TASK PROMPT. Your answer must match the entries below word for word.

(Beginning of MATERIALS PROVIDED)

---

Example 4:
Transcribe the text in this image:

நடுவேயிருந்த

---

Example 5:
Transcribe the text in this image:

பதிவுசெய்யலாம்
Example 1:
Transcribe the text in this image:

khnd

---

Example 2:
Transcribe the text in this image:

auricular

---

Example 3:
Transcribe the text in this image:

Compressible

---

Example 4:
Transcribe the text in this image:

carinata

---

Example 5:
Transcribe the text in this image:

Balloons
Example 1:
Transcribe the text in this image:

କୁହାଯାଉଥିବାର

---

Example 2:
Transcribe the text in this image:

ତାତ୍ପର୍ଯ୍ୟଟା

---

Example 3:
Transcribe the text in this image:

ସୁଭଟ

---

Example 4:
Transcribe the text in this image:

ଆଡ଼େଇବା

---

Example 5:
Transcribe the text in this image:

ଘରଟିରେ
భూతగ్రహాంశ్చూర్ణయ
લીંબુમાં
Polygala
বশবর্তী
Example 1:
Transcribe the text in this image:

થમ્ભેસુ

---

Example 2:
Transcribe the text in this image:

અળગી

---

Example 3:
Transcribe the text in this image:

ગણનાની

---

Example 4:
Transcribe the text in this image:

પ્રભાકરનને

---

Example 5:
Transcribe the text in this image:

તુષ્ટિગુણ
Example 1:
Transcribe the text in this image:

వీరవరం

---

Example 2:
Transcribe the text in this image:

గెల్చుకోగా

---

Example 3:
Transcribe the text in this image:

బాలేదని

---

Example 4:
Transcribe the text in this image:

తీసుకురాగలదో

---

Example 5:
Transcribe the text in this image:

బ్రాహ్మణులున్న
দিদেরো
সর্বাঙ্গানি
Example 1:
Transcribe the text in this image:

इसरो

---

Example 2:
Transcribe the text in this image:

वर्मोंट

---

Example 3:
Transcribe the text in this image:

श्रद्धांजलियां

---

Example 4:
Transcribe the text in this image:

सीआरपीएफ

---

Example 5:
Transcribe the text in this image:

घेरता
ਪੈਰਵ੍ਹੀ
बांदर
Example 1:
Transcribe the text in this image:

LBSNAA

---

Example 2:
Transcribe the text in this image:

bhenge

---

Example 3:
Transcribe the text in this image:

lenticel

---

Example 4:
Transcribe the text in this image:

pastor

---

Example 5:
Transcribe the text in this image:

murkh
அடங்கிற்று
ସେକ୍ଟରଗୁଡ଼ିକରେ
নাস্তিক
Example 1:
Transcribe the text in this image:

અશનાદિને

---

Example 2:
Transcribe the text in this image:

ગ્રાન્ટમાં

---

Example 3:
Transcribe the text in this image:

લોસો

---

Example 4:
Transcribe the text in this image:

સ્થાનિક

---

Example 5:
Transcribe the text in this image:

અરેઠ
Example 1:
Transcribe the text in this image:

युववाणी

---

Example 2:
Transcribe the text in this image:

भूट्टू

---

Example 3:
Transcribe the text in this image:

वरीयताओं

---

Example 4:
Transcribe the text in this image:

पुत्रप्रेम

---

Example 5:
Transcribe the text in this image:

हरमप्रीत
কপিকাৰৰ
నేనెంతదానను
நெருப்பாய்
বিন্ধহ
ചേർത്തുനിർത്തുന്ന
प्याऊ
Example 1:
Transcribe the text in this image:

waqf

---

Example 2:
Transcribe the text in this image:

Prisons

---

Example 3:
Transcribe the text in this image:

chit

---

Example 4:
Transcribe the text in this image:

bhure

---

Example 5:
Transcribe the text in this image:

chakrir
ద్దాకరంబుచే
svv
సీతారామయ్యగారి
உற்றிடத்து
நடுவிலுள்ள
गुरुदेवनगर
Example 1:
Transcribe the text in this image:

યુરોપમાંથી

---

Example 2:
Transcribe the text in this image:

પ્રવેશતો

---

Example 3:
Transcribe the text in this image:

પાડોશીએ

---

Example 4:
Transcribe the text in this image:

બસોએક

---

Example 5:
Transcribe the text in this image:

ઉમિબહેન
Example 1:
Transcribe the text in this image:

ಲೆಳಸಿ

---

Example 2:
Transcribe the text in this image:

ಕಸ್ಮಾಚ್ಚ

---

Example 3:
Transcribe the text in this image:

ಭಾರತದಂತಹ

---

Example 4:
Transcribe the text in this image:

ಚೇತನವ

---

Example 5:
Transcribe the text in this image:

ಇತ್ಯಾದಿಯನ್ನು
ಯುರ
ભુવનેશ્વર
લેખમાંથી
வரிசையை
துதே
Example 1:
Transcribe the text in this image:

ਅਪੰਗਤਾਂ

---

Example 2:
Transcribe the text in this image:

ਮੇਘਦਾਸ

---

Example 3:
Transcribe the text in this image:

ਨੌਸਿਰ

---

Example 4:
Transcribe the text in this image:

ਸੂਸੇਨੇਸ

(End of MATERIALS PROVIDED)

SOLUTION.
---

Example 4:
Transcribe the text in this image:

நடுவேயிருந்த

---

Example 5:
Transcribe the text in this image:

பதிவுசெய்யலாம்
Example 1:
Transcribe the text in this image:

khnd

---

Example 2:
Transcribe the text in this image:

auricular

---

Example 3:
Transcribe the text in this image:

Compressible

---

Example 4:
Transcribe the text in this image:

carinata

---

Example 5:
Transcribe the text in this image:

Balloons
Example 1:
Transcribe the text in this image:

କୁହାଯାଉଥିବାର

---

Example 2:
Transcribe the text in this image:

ତାତ୍ପର୍ଯ୍ୟଟା

---

Example 3:
Transcribe the text in this image:

ସୁଭଟ

---

Example 4:
Transcribe the text in this image:

ଆଡ଼େଇବା

---

Example 5:
Transcribe the text in this image:

ଘରଟିରେ
భూతగ్రహాంశ్చూర్ణయ
લીંબુમાં
Polygala
বশবর্তী
Example 1:
Transcribe the text in this image:

થમ્ભેસુ

---

Example 2:
Transcribe the text in this image:

અળગી

---

Example 3:
Transcribe the text in this image:

ગણનાની

---

Example 4:
Transcribe the text in this image:

પ્રભાકરનને

---

Example 5:
Transcribe the text in this image:

તુષ્ટિગુણ
Example 1:
Transcribe the text in this image:

వీరవరం

---

Example 2:
Transcribe the text in this image:

గెల్చుకోగా

---

Example 3:
Transcribe the text in this image:

బాలేదని

---

Example 4:
Transcribe the text in this image:

తీసుకురాగలదో

---

Example 5:
Transcribe the text in this image:

బ్రాహ్మణులున్న
দিদেরো
সর্বাঙ্গানি
Example 1:
Transcribe the text in this image:

इसरो

---

Example 2:
Transcribe the text in this image:

वर्मोंट

---

Example 3:
Transcribe the text in this image:

श्रद्धांजलियां

---

Example 4:
Transcribe the text in this image:

सीआरपीएफ

---

Example 5:
Transcribe the text in this image:

घेरता
ਪੈਰਵ੍ਹੀ
बांदर
Example 1:
Transcribe the text in this image:

LBSNAA

---

Example 2:
Transcribe the text in this image:

bhenge

---

Example 3:
Transcribe the text in this image:

lenticel

---

Example 4:
Transcribe the text in this image:

pastor

---

Example 5:
Transcribe the text in this image:

murkh
அடங்கிற்று
ସେକ୍ଟରଗୁଡ଼ିକରେ
নাস্তিক
Example 1:
Transcribe the text in this image:

અશનાદિને

---

Example 2:
Transcribe the text in this image:

ગ્રાન્ટમાં

---

Example 3:
Transcribe the text in this image:

લોસો

---

Example 4:
Transcribe the text in this image:

સ્થાનિક

---

Example 5:
Transcribe the text in this image:

અરેઠ
Example 1:
Transcribe the text in this image:

युववाणी

---

Example 2:
Transcribe the text in this image:

भूट्टू

---

Example 3:
Transcribe the text in this image:

वरीयताओं

---

Example 4:
Transcribe the text in this image:

पुत्रप्रेम

---

Example 5:
Transcribe the text in this image:

हरमप्रीत
কপিকাৰৰ
నేనెంతదానను
நெருப்பாய்
বিন্ধহ
ചേർത്തുനിർത്തുന്ന
प्याऊ
Example 1:
Transcribe the text in this image:

waqf

---

Example 2:
Transcribe the text in this image:

Prisons

---

Example 3:
Transcribe the text in this image:

chit

---

Example 4:
Transcribe the text in this image:

bhure

---

Example 5:
Transcribe the text in this image:

chakrir
ద్దాకరంబుచే
svv
సీతారామయ్యగారి
உற்றிடத்து
நடுவிலுள்ள
गुरुदेवनगर
Example 1:
Transcribe the text in this image:

યુરોપમાંથી

---

Example 2:
Transcribe the text in this image:

પ્રવેશતો

---

Example 3:
Transcribe the text in this image:

પાડોશીએ

---

Example 4:
Transcribe the text in this image:

બસોએક

---

Example 5:
Transcribe the text in this image:

ઉમિબહેન
Example 1:
Transcribe the text in this image:

ಲೆಳಸಿ

---

Example 2:
Transcribe the text in this image:

ಕಸ್ಮಾಚ್ಚ

---

Example 3:
Transcribe the text in this image:

ಭಾರತದಂತಹ

---

Example 4:
Transcribe the text in this image:

ಚೇತನವ

---

Example 5:
Transcribe the text in this image:

ಇತ್ಯಾದಿಯನ್ನು
ಯುರ
ભુવનેશ્વર
લેખમાંથી
வரிசையை
துதே
Example 1:
Transcribe the text in this image:

ਅਪੰਗਤਾਂ

---

Example 2:
Transcribe the text in this image:

ਮੇਘਦਾਸ

---

Example 3:
Transcribe the text in this image:

ਨੌਸਿਰ

---

Example 4:
Transcribe the text in this image:

ਸੂਸੇਨੇਸ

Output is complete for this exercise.